The purging was done behind a locked door, and she would run water which would help to mask the sound, but never really mask the sound. She would run the shower and both taps, and the bathroom would become steamed up. When she did this a mix of sweet and acrid smell would permeate the house. I expect that the ritual which was repeated during each binge session would help her to know when it was all out, when the watermelon came back she was finished. When she was finished, as though somebody had flicked a switch, she was more pleasant to be around again. This process would take around fifteen minutes each time. The effect seemed to wear off quickly, or rather it seemed that if something happened which upset her, a comment by e-mail from somebody at work, a comment from somebody in the house not necessarily intended to offend but taken that way, she would head back downstairs to the kitchen and start the ritual again.

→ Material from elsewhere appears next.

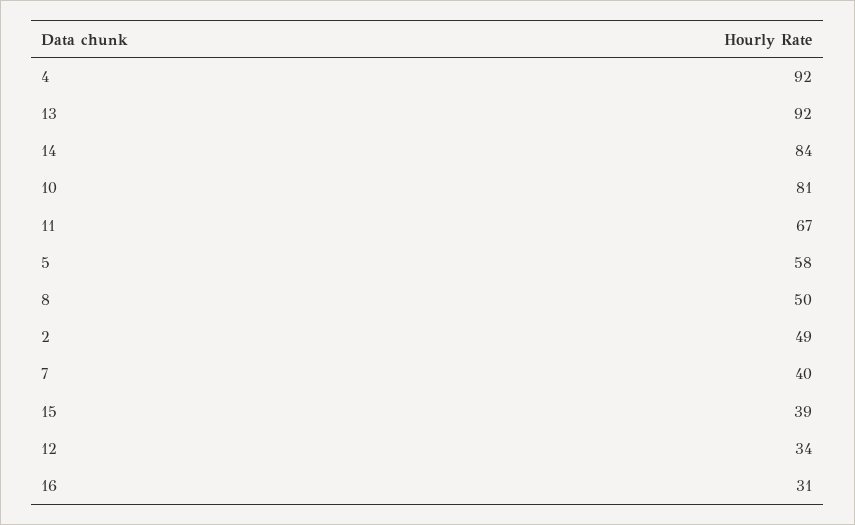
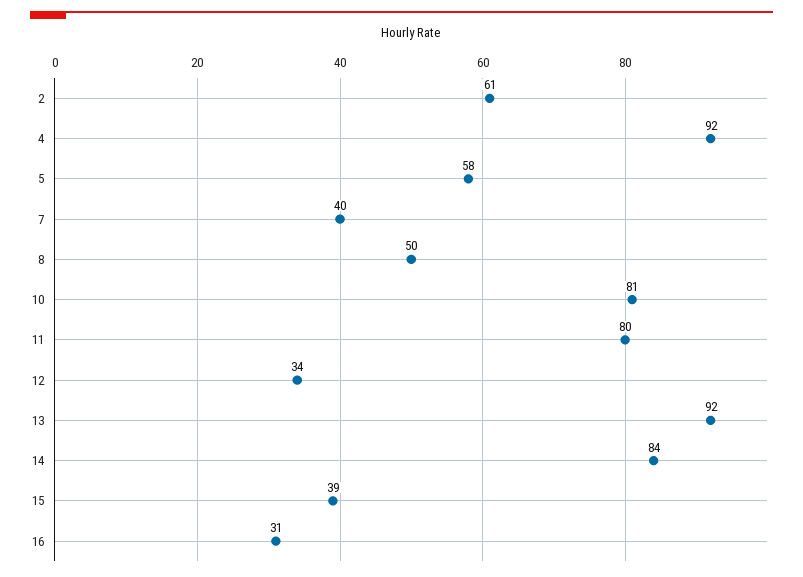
11: 67 -> 80
2: 49 -> 61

Being unable to empathize, feeling judged, or criticized when nobody had done anything which would indicate as much, and having a very high need for validation was a catch twenty two situation. If one denied being judgmental she would accuse them of gas-lighting or lying, admitting to it would worse. She would almost always feel that her emotions were invalidated which, given her high need for validation would to her seem a deliberate affront. This was difficult for us, but for her this must be near impossible. Every day is a roller coaster. We lived in fear that any day something would happen, her liver would fail, or her kidneys, and that would signal the end. She lives in fear of so many more things.